If Company F misses two interest payments, the interest rate is reset to 15%
Yes.

There is a relationship between the missed payment and an increase in credit risk, which means that the key components of the penalty interest are the time value of money and credit risk.
Company G provides a loan to Company H.

The loan is for $10 million at a fixed market interest rate and is repayable in five years’ time.

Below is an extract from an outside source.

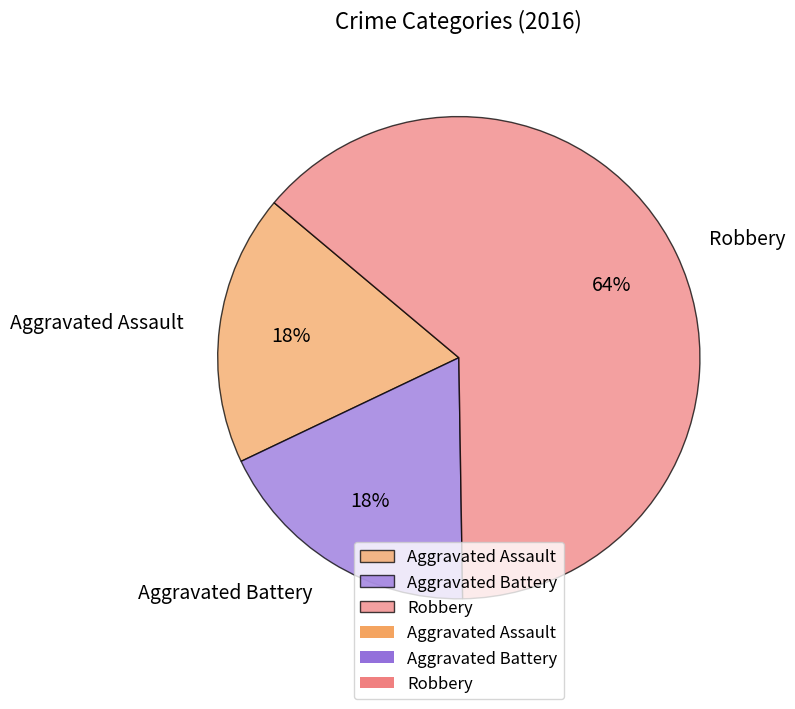

Is it true that Aggravated Assault is 18% of the pie?

True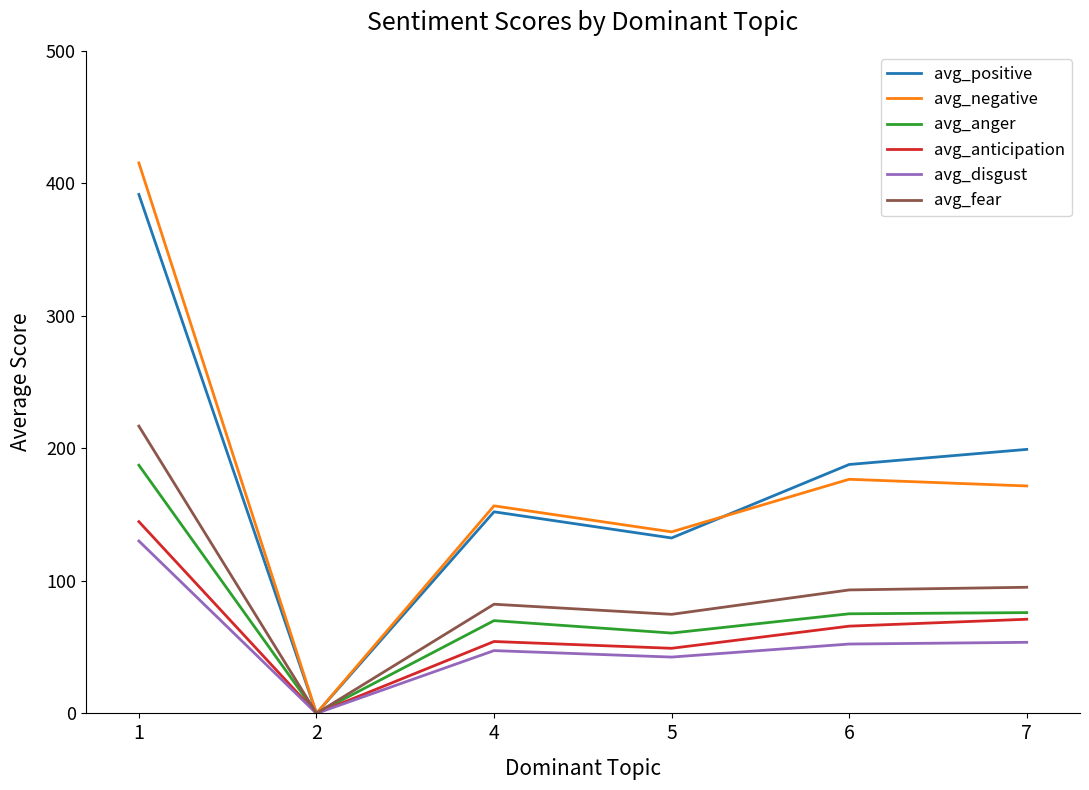

What is the sum of all avg_disgust values?

325.9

Company H has the right to extend the term for another three years and, if it does so, a variable market interest rate will be charged from years 6 to 8
Yes.

Extension options meet the contractual cash flow characteristics test if the terms result in contractual cash flows during the extension period that are considered to be SPPI on the principal amount outstanding, which may include reasonable additional compensation for the extension of the contract.

Business model tests

The business model test looks at how the financial asset is managed.

Hold to collect

A financial asset is managed on a ‘hold to collect’ basis where the entity’s business objective is to hold the financial asset in order to collect its contractual cash flows. The ‘hold to collect’ business model test does not require that financial assets are always held until their maturity - the test will likely still be met if there are only infrequent sales, and those sales occur for reasons such as to realise cash to deal with an unforeseen need for liquidity, or concerns about the collectability of the contractual cash flows.

Hold to collect and sell

A financial asset is managed on a ‘hold to collect and sell’ basis where the entity’s business objective is to both hold the financial asset in order to collect its contractual cash flows, and sell the financial asset. The ‘hold to collect and sell’ business model results in a greater frequency and volume of sales than the ‘hold to collect’ business model because selling financial assets is an integral part of achieving the entity’s business objective for the financial asset.

Example:

If an entity has invested in a debt instrument (e.g. a government or a corporate bond) that matures in … And the entity is likely to need the funds in… The business model for the financial asset is likely to be…
6 months 3 months Hold to collect and sell (because the funds will be required before the maturity date of the investment and selling the instrument would be an integral part of the investment)
6 months 6-12 months Hold to collect (because the investment will mature before the funds are required)
9 months 2 years Hold to collect
10 years 1 year Hold to collect and sell

Note: Unlike the contractual cash flows characteristics test, the business model can be carried out on a group basis.

Concluding thoughts

Under IFRS 9, the characteristics of a financial asset that is a debt instrument are central to the manner in which it will be measured subsequent to initial recognition. As accounting teams prepare for their adoption of IFRS 9, they will need to understand both the characteristics of each of their classes of financial assets that are debt instruments, and identify the entity’s business strategy for its financial assets.